Alla luce dell’attuale scenario politico, contraddistinto da schermaglie (di cui era maestra la vecchia Democrazia Cristiana) tra il capo del Partito Democratico, Matteo Renzi, e il Presidente del Consiglio, Enrico Letta, sulla staffetta fra i due, sui nomi e rimpasti di governo, giri di valzer e poltrone, mentre il Paese muore, le imprese del Nord Est del Paese scappano via e si insediano in Slovenia o in Romania, la Fiat abbandona l’Italia per andare in Olanda per le leggi sulle imprese o in Inghilterra per il sistema fiscale, i precari abbondano nelle Pubblica amministrazione o nelle imprese private, i disoccupati aumentano, i giovani laureati emigrano e le famiglie non ce la fanno ad arrivare a fine mese, si conferma il nostro scetticismo sulla reale voglia di una politica malandata nonostante gli annunci di cambiare l’Italia.

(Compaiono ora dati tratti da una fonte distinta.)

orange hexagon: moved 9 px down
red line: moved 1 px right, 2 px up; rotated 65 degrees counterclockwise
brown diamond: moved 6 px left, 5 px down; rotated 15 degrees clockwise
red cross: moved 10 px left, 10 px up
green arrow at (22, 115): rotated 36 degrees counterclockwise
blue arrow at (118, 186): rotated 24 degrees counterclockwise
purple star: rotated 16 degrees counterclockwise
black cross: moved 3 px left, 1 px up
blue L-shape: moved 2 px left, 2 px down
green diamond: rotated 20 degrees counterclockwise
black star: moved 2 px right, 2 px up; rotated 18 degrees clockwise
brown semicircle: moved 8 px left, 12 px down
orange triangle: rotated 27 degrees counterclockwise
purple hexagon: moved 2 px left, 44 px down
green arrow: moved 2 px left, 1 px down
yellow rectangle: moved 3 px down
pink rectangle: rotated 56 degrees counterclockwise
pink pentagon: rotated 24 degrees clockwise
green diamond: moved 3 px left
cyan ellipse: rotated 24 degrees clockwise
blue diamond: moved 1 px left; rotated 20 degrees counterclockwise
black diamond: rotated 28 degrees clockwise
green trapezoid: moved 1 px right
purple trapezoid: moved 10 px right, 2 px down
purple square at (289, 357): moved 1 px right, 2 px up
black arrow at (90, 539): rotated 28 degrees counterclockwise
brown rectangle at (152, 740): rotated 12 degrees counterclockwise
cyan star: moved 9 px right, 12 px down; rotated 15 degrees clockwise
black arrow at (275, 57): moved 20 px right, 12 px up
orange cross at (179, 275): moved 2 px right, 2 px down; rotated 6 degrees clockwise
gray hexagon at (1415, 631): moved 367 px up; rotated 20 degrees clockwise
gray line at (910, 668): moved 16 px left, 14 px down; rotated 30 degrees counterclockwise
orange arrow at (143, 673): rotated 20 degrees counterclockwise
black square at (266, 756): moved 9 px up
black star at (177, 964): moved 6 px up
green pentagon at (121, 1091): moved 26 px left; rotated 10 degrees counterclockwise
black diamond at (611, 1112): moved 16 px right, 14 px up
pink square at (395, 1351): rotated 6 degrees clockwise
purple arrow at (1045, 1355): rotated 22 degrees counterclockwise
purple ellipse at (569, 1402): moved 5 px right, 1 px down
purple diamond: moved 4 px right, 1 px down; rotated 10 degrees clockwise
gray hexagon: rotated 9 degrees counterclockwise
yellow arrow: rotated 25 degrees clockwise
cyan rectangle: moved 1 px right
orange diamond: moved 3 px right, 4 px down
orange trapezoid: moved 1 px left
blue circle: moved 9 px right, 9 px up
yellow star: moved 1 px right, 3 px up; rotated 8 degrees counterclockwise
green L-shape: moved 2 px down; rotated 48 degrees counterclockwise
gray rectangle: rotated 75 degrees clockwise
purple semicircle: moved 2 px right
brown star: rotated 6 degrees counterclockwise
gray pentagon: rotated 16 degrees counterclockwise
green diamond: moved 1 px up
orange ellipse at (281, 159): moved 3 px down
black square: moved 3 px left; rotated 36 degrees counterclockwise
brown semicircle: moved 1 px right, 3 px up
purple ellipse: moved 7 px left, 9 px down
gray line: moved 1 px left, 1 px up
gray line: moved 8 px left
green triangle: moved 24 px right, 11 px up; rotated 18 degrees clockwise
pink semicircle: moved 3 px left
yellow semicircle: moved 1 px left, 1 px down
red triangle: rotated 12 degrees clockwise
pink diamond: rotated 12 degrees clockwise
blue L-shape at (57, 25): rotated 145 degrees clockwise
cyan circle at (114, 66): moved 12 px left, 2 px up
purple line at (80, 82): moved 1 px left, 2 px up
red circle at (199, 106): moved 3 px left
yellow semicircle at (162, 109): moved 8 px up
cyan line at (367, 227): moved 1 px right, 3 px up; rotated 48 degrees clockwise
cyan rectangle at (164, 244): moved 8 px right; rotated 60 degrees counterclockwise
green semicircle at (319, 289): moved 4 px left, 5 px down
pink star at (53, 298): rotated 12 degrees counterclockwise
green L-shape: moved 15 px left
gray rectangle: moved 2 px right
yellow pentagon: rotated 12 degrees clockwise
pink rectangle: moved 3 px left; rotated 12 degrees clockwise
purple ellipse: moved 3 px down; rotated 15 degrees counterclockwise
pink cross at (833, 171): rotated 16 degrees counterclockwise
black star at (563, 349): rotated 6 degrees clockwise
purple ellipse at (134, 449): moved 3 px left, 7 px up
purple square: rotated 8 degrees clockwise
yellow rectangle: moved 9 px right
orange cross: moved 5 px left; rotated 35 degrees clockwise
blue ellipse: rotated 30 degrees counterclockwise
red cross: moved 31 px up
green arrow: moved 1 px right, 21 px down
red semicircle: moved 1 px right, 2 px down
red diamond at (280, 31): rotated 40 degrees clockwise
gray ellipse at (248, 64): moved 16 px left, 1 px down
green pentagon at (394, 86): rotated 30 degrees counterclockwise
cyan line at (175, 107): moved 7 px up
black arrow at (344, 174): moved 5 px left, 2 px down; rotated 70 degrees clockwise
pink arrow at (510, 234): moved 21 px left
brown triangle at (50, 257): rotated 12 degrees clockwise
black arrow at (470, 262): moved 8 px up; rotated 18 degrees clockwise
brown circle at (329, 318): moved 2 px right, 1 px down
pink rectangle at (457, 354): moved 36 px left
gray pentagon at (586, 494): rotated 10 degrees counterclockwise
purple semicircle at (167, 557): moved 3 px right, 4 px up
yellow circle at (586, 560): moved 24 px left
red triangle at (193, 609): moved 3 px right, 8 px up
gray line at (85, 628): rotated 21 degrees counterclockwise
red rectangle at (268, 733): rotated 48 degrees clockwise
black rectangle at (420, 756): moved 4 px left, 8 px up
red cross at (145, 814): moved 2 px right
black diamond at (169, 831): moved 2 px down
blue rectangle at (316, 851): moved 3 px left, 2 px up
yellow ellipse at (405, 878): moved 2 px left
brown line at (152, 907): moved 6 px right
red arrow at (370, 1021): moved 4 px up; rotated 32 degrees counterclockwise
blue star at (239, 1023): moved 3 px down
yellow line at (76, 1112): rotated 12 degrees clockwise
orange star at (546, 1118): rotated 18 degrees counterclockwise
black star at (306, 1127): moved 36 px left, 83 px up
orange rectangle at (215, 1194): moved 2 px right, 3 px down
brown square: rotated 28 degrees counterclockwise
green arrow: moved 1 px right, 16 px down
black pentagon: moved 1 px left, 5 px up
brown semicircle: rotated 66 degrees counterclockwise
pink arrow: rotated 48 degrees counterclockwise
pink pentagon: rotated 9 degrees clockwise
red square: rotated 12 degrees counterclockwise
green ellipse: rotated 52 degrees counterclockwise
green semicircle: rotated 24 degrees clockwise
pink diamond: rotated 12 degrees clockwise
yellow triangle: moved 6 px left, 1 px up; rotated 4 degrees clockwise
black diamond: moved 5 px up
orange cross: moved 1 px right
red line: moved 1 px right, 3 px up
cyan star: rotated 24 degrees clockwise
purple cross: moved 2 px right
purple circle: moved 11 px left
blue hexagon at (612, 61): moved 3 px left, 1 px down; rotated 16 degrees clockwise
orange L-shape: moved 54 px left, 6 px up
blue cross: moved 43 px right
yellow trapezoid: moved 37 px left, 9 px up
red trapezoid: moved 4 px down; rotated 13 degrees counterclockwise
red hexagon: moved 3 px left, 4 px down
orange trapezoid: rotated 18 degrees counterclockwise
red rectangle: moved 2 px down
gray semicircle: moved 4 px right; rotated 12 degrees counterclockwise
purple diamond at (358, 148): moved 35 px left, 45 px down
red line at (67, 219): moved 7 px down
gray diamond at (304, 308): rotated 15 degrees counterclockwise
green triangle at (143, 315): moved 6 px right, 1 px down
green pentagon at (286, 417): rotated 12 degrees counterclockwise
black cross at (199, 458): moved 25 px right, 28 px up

Prova lampante sono i Decreti che languono in attesa di essere approvati: sintomo di un Governo in difficoltà e di un Parlamento che -  tra insulti e ricatti - ha perso definitivamente il senso del confronto democratico e la cognizione reale delle condizioni dell’Italia. Tra questi Decreti, quello denominato “Destinazione Italia” che contiene provvedimenti e norme per il rilancio economico del Paese.Quel che è più grave è che la bagarre politica sembra aver accantonato quel processo riformista necessario per dare un futuro all’Italia: oltre alla riforma elettorale che gli italiani non porteranno a tavola, ci sono provvedimenti urgenti sul pagamento dei debiti della Pubblica amministrazione, sul lavoro e le politiche sociali, sull’istruzione e la cultura.Soprattutto una seria riforma della giustizia, in particolare di quella civile, per dare riposte, in tempi accettabili, ad imprese e lavoratori. Oggi siamo davanti ad una giustizia civile lentissima e costosa, che incide profondamente sulla crisi del lavoro e del sistema produttivo. Certo, il Governo è intervenuto con Decreti legge a tamponare questa o quella emergenza: tutti intenti vanificati dalla mancanza di un piano organico per ridare effettività all’intero sistema.Un quadro dell’Italia il film “Smetto quando voglio”, in questi giorni nei cinema, che, seppur con un amaro sorriso, radiografa senza enfasi l’attuale situazione italiana: in un paese in cui intelligenza, cultura e meritocrazia diventano paradossalmente handicap un brillante ricercatore di Chimica, rimasto senza contratto per i tagli all’università, ricorre all’aiuto di 6 geniali laureati in altre discipline, tutti impegnati in lavori umili e ormai rassegnati, per mettere su una banda di spacciatori di una droga “legale” di sua creazione. Nelle ultime scene il protagonista è costretto a fare i conti con un sistema giudiziario molto lontano dalla realtà del Paese. Il film gioca sul paradosso: ma la realtà non è molto distante. A Matteo Renzi e Enrico Letta: Fate presto.